### Ваше задание
В каком году, согласно фрагменту о «Четвёртой прозе», были написаны стихи с мотивом добровольного движения в морозную ночь?

Что значит «процитировать … гоголевскую шубу»? Т.е. понятен близлежащий смысл: Горенфельд, написавший жалобу, что Мандельштам использовал его переводы – этакий советский Акакий Акакиевич, с которого сорвали шубу. Но … у Гоголя как-никак шинель, а не шуба. К этому мы ещё вернёмся. А пока обратим внимание: в главке «Четвёртой прозы» воспроизводится тот же мотив, что и в стихотворении, с которого я начал. Добровольное движение в морозную ночь. Однако стихи были написаны в относительно благополучном 1922-м году. В прозе 1929-го года мотив несколько меняется…
Вот оно! – «гасить жар литературы морозом и колючими звёздами». И слово «скорняк» в словаре Мандельштама редкое. Знаю только два его употребления: «Скорняк – ночь и зима» (опушающая литературу-зверя) и вот это: «Я – скорняк …» Снова стремление в зимнюю ночь, декларированное единение с ней. Но тогда в прозе побег «в одном пиджачке в тридцатиградусный мороз» - самоубийство не только в прямом смысле («смертельной простуды»). «Я срываю с себя литературную шубу».

### Показанный материал
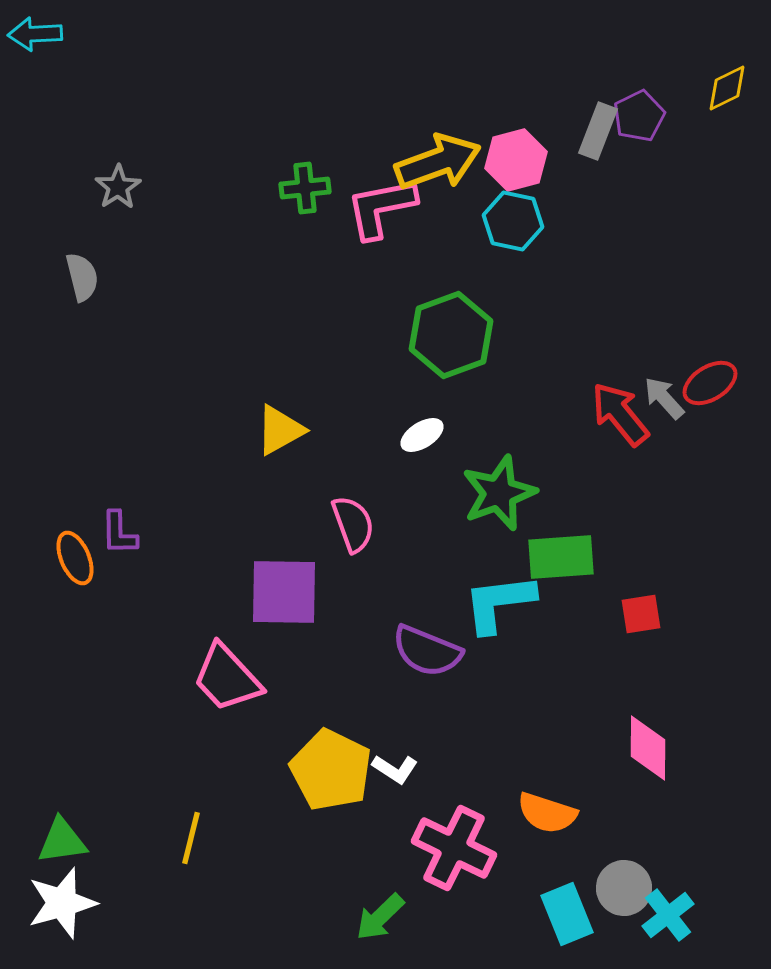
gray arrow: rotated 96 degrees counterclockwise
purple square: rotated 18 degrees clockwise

---

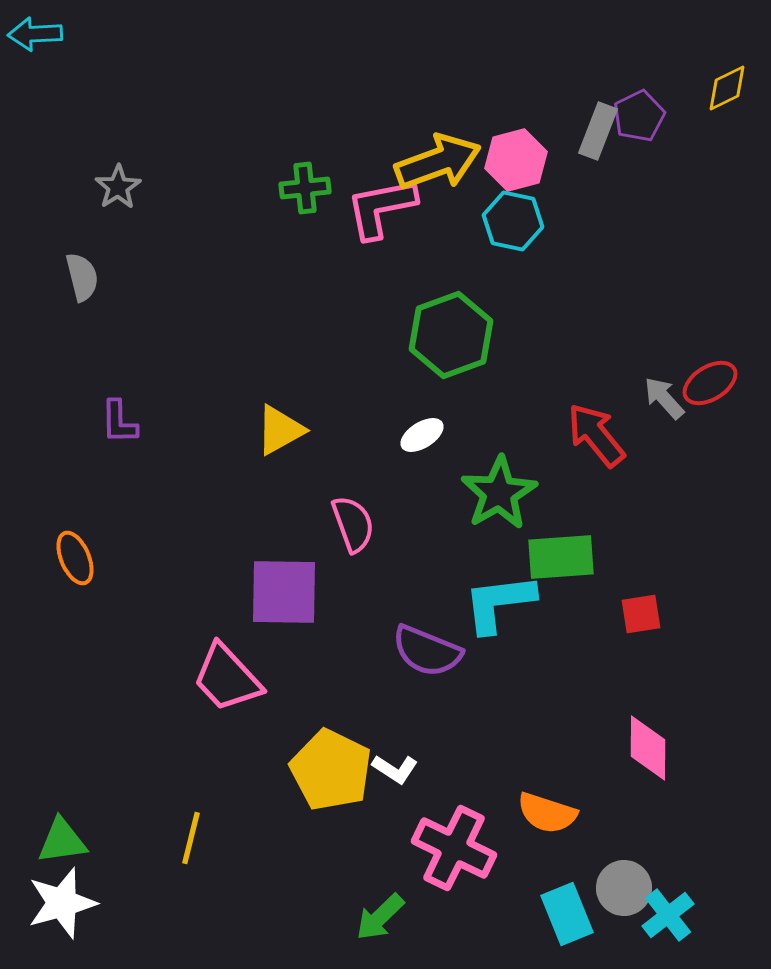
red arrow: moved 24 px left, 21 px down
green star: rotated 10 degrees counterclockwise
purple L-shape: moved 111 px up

...

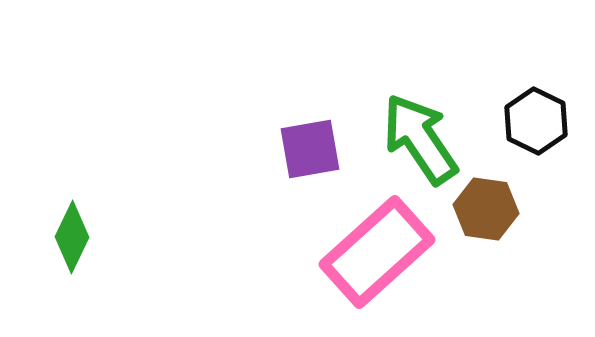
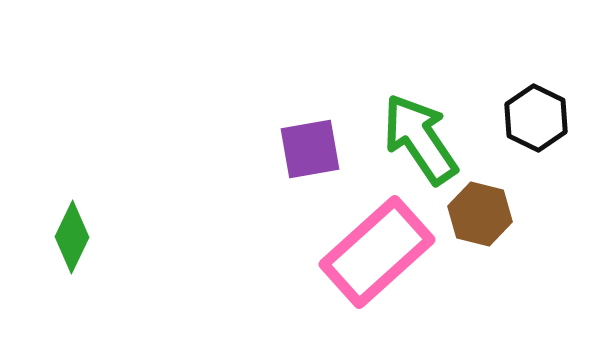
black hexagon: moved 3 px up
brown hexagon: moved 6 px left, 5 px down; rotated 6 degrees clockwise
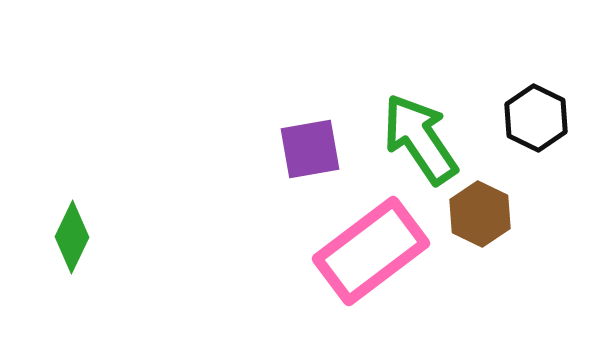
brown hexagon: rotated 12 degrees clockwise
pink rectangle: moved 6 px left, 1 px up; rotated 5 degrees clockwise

### Результат упражнения
В 1922 году.